### Text shown
■ ■ ■ ■ ■

Action now on baby foods

On the cover of this issue is a photograph of grave no. 19232. It is the grave of a Zambian baby. On it, the mother has placed a feeding bottle and an empty tin of milk-powder. They are symbols of infant death and of the mother’s attempt to do her best for her child during its short life. What the mother does not know is that the way in which she used that same milk-powder and feeding bottle was also the main cause of her baby’s death.

This mother is not to blame. The baby milk and feeding bottle were perhaps recommended or even given to her by a nurse in the maternity hospital. She was not to know that the nurse was employed by a baby food company. Or she may have seen one of the many large hoarding boards in the town showing a healthy robust baby sitting next to a tin of powdered baby milk and she may have gone out and spent a large fraction of her family’s small income on buying this product in the belief that it would make her baby like the one in the advertisement. She was not to know that her own breast milk was better, cheaper and safer than anything she could buy in a tin. She may have mixed the milk powder with too much water to make it go further because she could not afford another tin that week. But she could not read the instructions on the back of the tin, nor work out the correct proportions. Or she may not have boiled the milk or sterilized the feeding bottle. But she did not fully understand that these processes are essential. And she probably did not have cold running water to cool the bottle even if she had been able to boil it.

■ ■ ■ ■ ■

### Records provided
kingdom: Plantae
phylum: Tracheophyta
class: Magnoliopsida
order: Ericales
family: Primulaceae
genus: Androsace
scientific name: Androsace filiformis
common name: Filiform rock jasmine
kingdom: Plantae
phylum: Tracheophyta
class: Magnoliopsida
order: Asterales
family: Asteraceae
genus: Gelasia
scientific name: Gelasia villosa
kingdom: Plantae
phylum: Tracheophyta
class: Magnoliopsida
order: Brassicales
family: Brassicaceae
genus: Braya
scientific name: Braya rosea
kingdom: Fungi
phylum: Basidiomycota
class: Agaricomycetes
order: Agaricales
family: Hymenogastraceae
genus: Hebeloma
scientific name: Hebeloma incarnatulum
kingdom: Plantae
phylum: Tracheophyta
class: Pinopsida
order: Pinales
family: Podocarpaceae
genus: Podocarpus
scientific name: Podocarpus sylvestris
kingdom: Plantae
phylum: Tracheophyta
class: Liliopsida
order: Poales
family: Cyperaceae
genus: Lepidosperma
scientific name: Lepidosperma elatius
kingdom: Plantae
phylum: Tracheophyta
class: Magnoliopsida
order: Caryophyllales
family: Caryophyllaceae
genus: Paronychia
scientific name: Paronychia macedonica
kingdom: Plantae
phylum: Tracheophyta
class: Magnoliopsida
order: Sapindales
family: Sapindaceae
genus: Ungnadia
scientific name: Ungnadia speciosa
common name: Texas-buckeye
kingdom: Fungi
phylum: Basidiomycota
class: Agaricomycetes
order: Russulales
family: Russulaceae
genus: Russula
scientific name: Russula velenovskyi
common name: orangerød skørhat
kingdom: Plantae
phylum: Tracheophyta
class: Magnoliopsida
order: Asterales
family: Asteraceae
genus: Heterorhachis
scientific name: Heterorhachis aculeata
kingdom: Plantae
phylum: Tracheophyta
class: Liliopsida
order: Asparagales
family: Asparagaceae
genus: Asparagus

■ ■ ■ ■ ■

### Work request 1
Duplicate the part of the baby foods text that opens with the words containing "On the cover" and closes with "her baby’s death.".
### Work request 2
List the words the baby foods text uses to describe the mother's own breast milk in comparison with anything she could buy in a tin.

### Answer section 1
On the cover of this issue is a photograph of grave no. 19232. It is the grave of a Zambian baby. On it, the mother has placed a feeding bottle and an empty tin of milk-powder. They are symbols of infant death and of the mother’s attempt to do her best for her child during its short life. What the mother does not know is that the way in which she used that same milk-powder and feeding bottle was also the main cause of her baby’s death.

### Answer section 2
better
cheaper
safer